**Try it:** In the seminar page below, what kind of event does the seminar simulate, and what roles do the students take on?

##### Text passage #####

Bachelor Seminar Wissenschaftliches Arbeiten
Timeline
Date |
Deadline |
14.10. 17:00 |
first goto meeting |
29.10. |
spotlight and abstract |
11.11. |
bidding |
02.12. 16:00 |
progress presentation goto |
08.12. |
draft report |
15.12. |
reviewing your peers |
20.01. 16:00 |
final presentation goto |
28.01. |
final report |
This seminar simulates a machine learning conference, where the students take on the role of authors and reviewers. It consists of multiple phases.
1. Proposal phase
Option 1: our suggestions
You select two projects/papers (i.e. two bullet points) from one of the topics below. You will work with the material mentioned in the overview and the project-specific resources.
Option 2: your own projects
You choose two different own project ideas to work on. This can be some existing machine learning paper/work or an own creative idea in the context of machine learning. Importantly, it has to be specific and worked out well.
Independent of the option you chose, understand the fundamentals of your projects and try to answer the following questions:
- What is the problem?
- Why is it an interesting problem?
- How do you plan to approach the problem? /
How have the authors of your project approached the problem?
Send an email to Maximilian Thiessen with the subject “Seminar on Theoretical Aspects of Machine Learning Algorithms (proposal)”, containing your name, the two selected projects and a short description of your projects together with initial answers to the questions (~3 sentences shoud be sufficient).

##### Supplied records #####

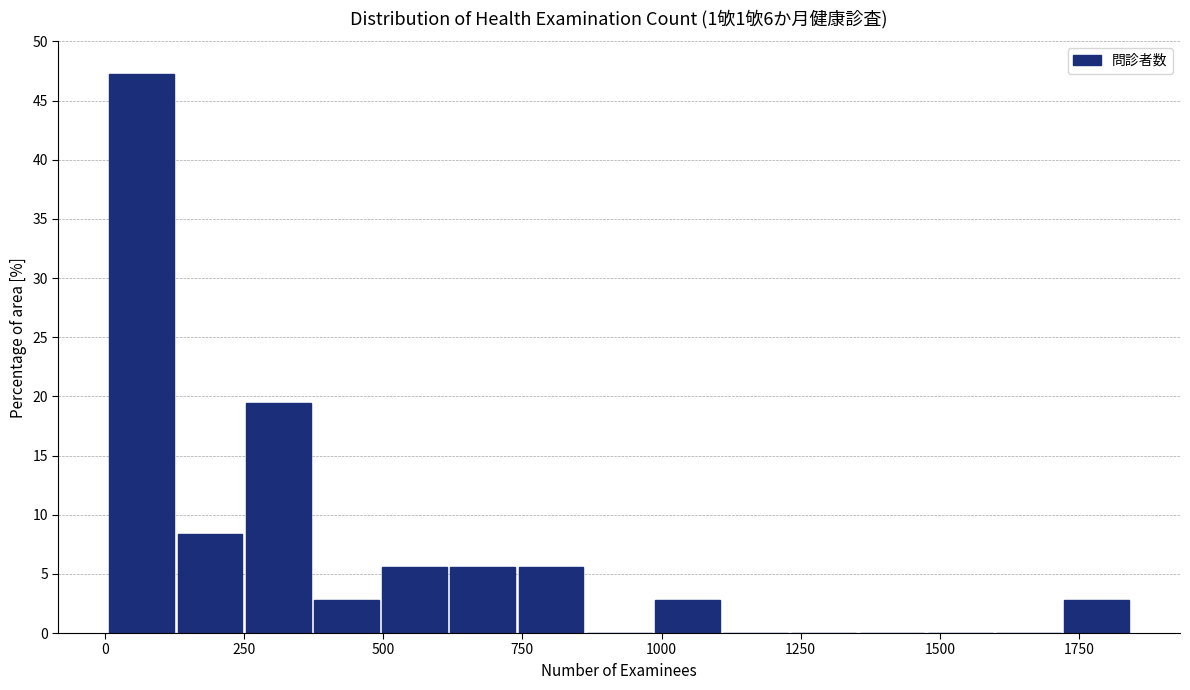

Read against the x-axis, roughly where is the centre of the tallest bar?

50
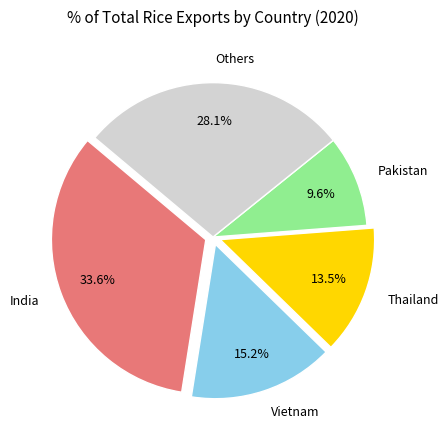

Does Thailand account for over 50% of the chart?

No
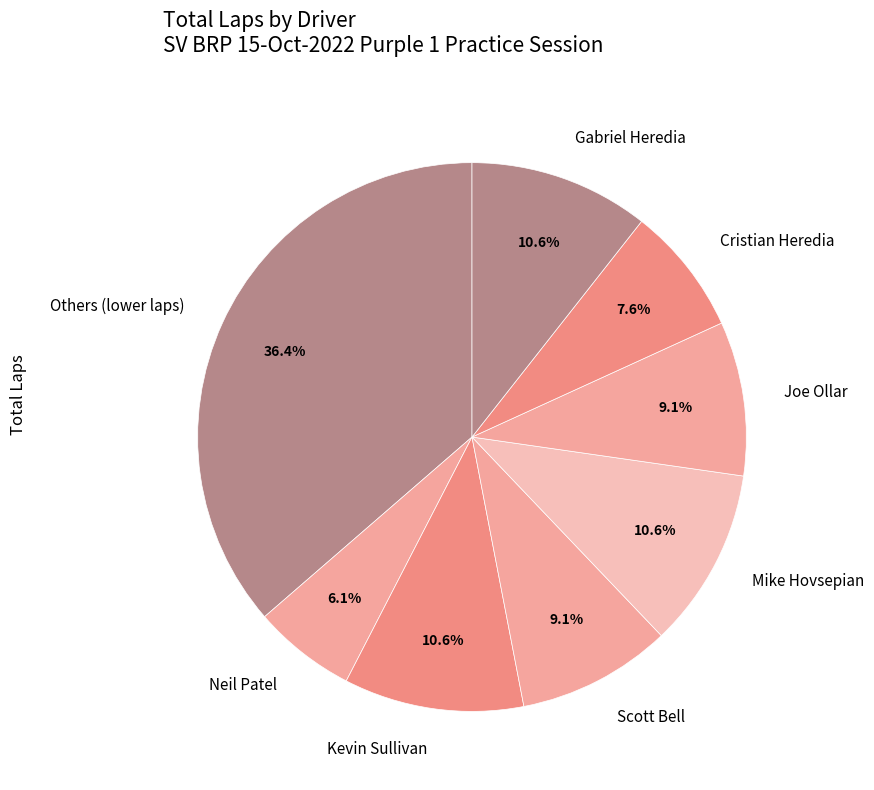

Is it true that Scott Bell is 1% of the pie?

False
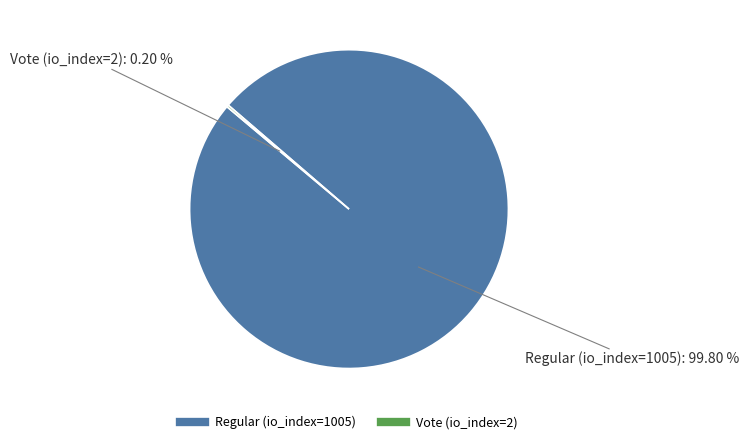

Is Regular (io_index=1005) the majority of the pie?

Yes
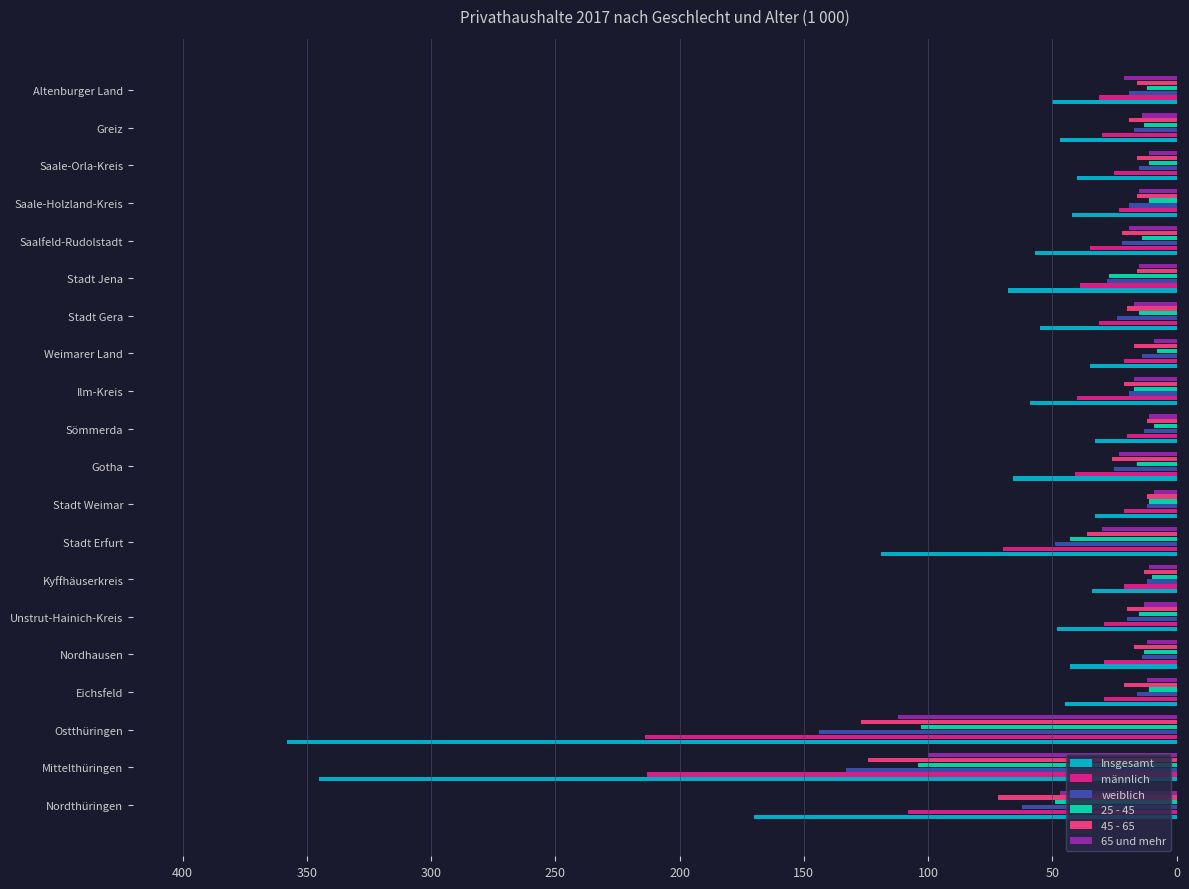

What is the difference between the second highest and second lowest values in the männlich series?

192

#####

**Response box:** It simulates a machine learning conference, with students taking on the roles of authors and reviewers.